Your goal
What the task requires is an exact printout of the listing below, pictures excluded.
──────── Dataset extract ────────
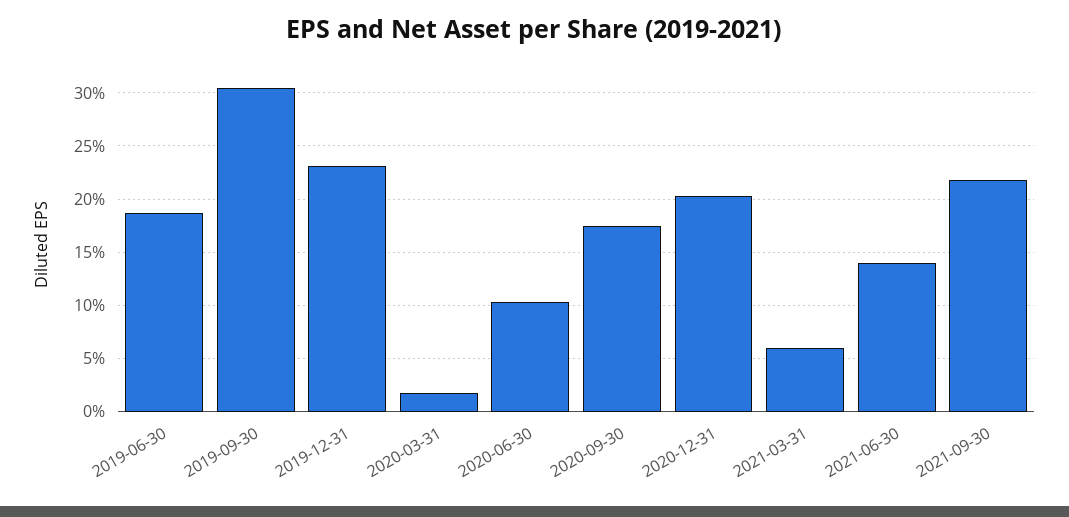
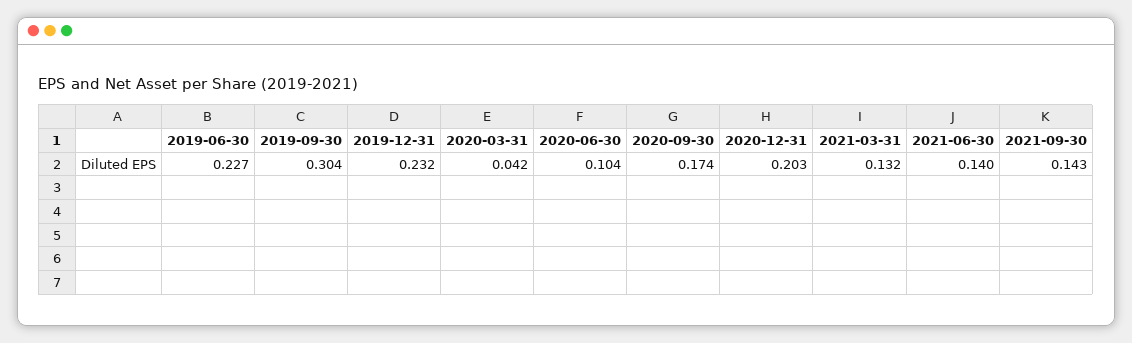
2019-06-30: 0.19 -> 0.227
2020-03-31: 0.02 -> 0.042
2021-03-31: 0.06 -> 0.132
2021-09-30: 0.22 -> 0.143

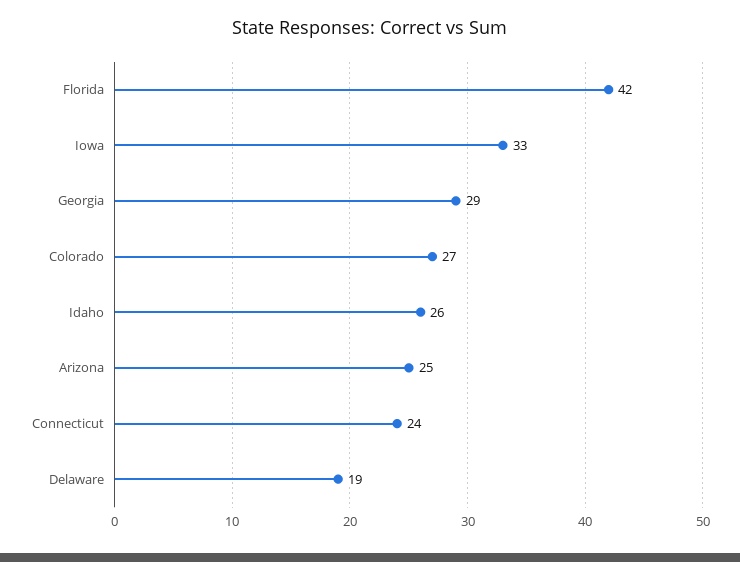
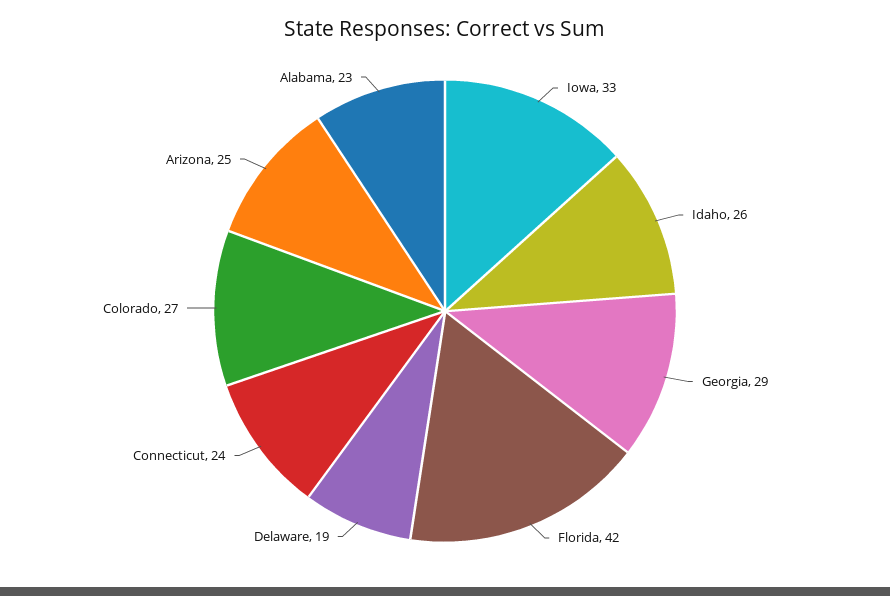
Alabama: none -> 23

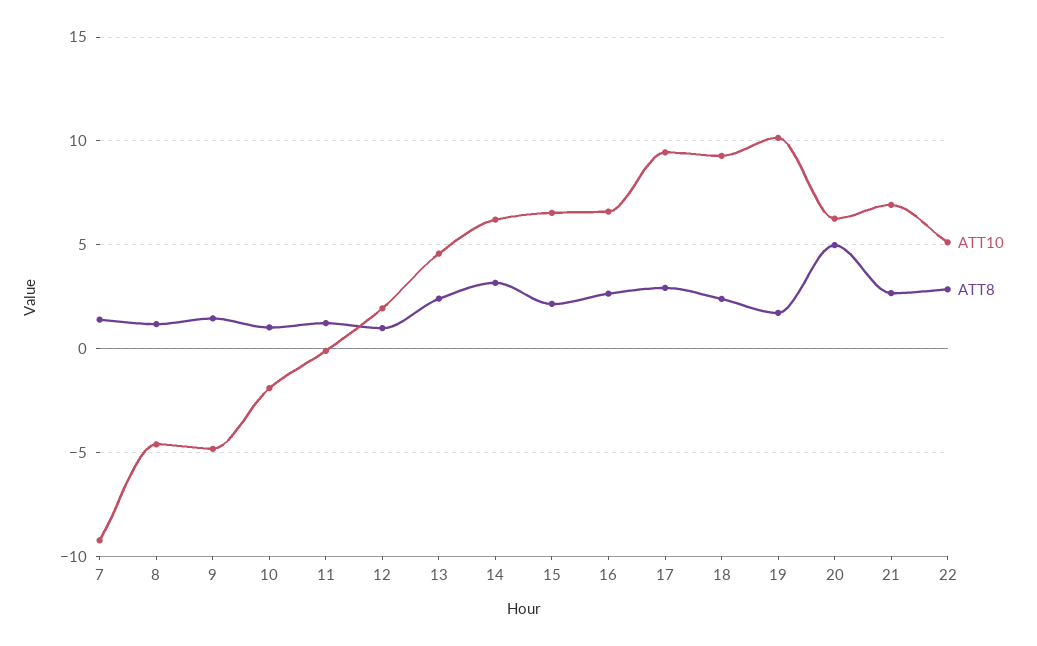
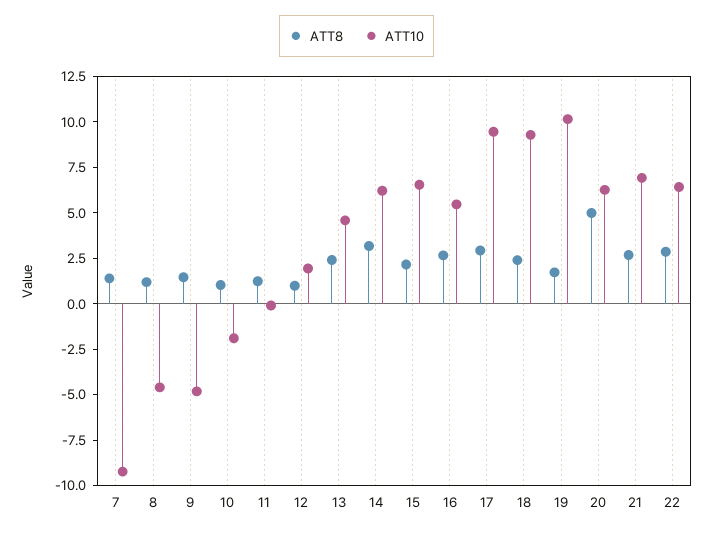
ATT10, 16: 6.5 -> 5.5
ATT10, 22: 5 -> 6.5

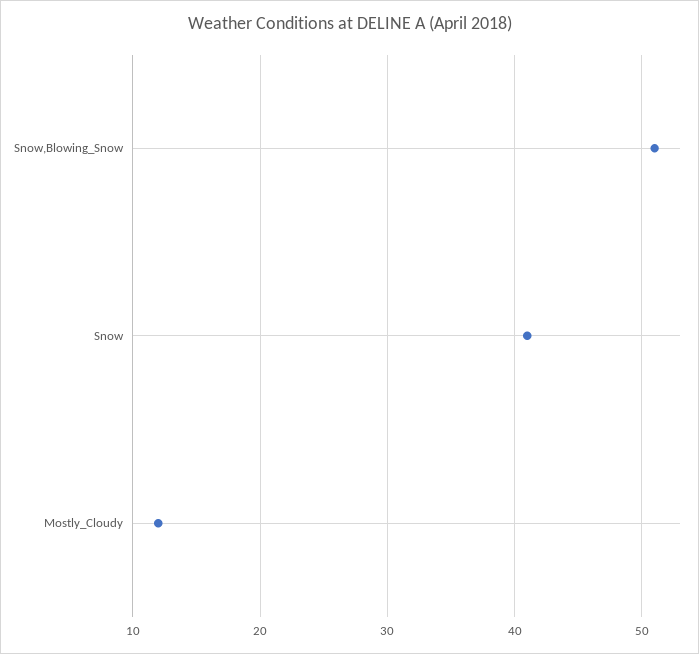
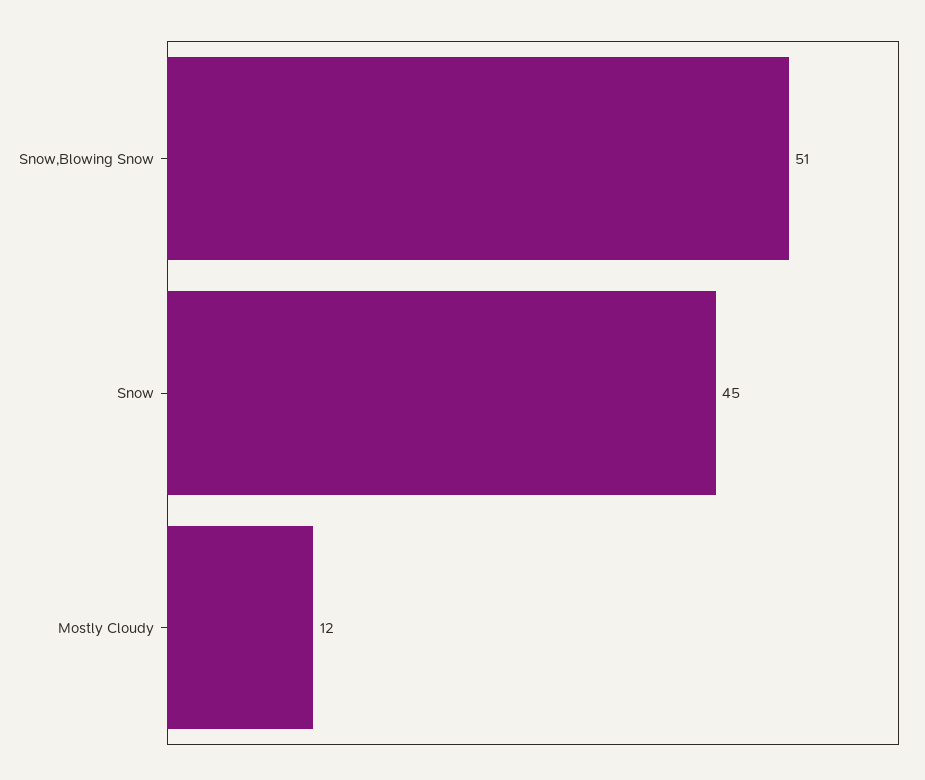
Snow: 41 -> 45

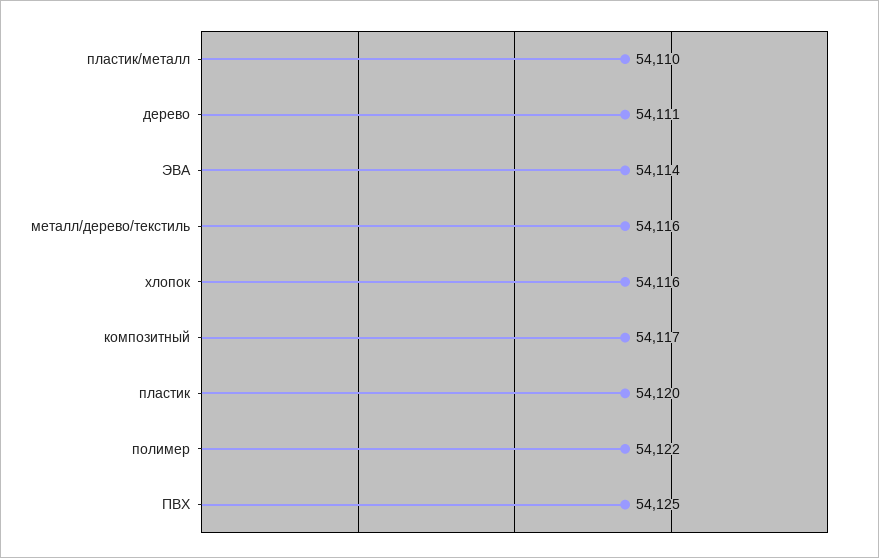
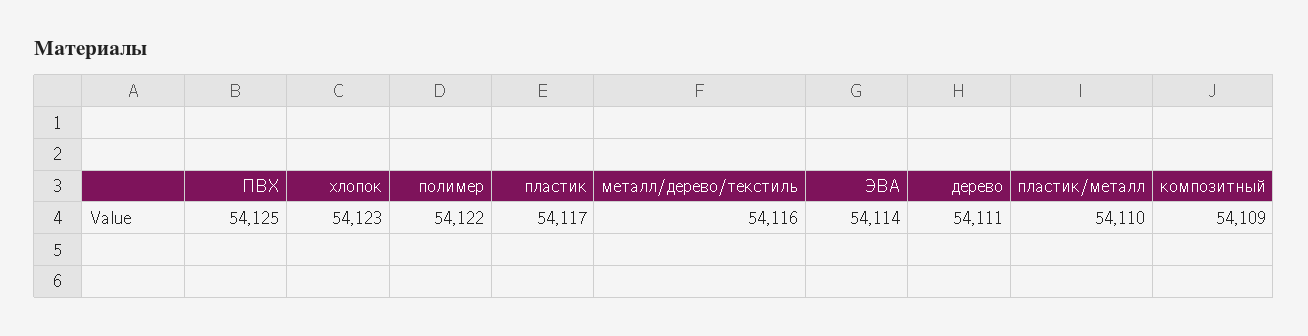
хлопок: 54116 -> 54123
композитный: 54117 -> 54109
пластик: 54120 -> 54117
────────
Completed task
2019-06-30: 0.19 -> 0.227
2020-03-31: 0.02 -> 0.042
2021-03-31: 0.06 -> 0.132
2021-09-30: 0.22 -> 0.143

Alabama: none -> 23

ATT10, 16: 6.5 -> 5.5
ATT10, 22: 5 -> 6.5

Snow: 41 -> 45

хлопок: 54116 -> 54123
композитный: 54117 -> 54109
пластик: 54120 -> 54117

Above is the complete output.